$\mathbf{C^2}$-Lusin approximation of strongly convex bodies

TL;DR

This paper demonstrates that strongly convex bodies can be approximated by smooth, strongly convex bodies with boundaries arbitrarily close in measure, preserving strong convexity if present initially.

Contribution

It establishes a $C^2$ approximation method for strongly convex bodies, ensuring boundary proximity and convexity preservation.

Findings

Existence of $C^2$ strongly convex approximations within any boundary neighborhood.

Approximate bodies can be made arbitrarily close in boundary measure.
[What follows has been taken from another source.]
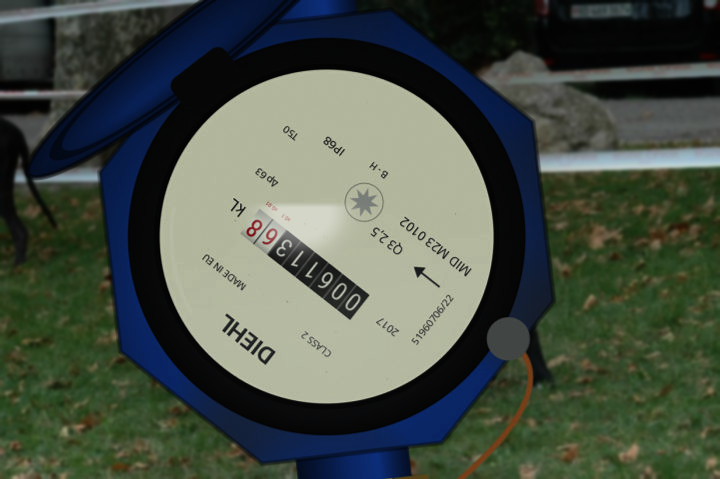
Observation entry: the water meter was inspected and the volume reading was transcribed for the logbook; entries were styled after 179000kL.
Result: 6113.68kL
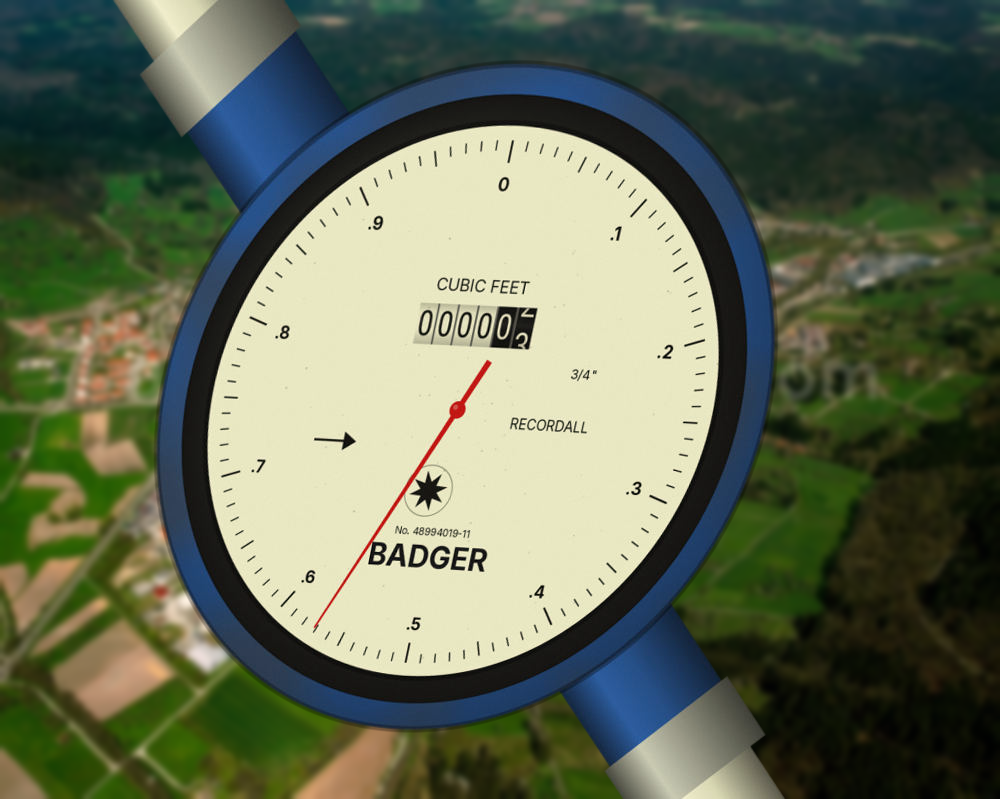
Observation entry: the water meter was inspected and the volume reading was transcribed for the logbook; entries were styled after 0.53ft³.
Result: 2.57ft³
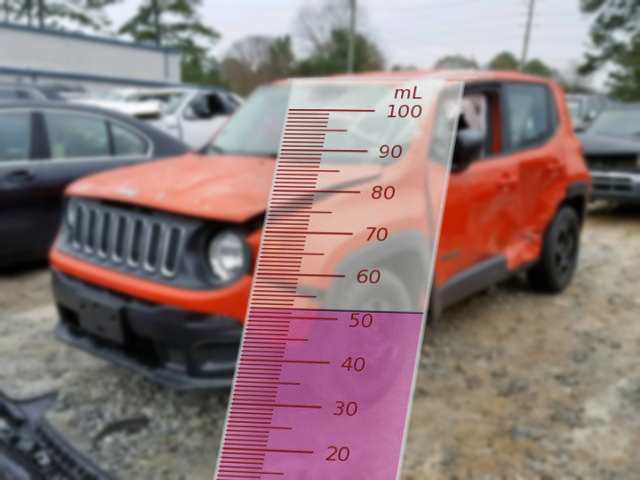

Strong convexity is preserved in the approximation if the original body is strongly convex.

Abstract

We prove that, if $W \subset \mathbb{R}^n$ is a locally strongly convex body (not necessarily compact), then for any open set $V \supset \partial W$ and $\varepsilon>0$, and $V \supset \partial W$ is open, then there exists a $C^2$ locally strongly convex body $W_{\varepsilon, V}$ such that $\mathcal{H}^{n-1}(\partial W_{\varepsilon, V}\triangle\,\partial W)<\varepsilon$ and $\partial W_{\varepsilon, V}\subset V$. Moreover, if $W$ is strongly convex, then $W_{\varepsilon, V}$ is strongly convex as well.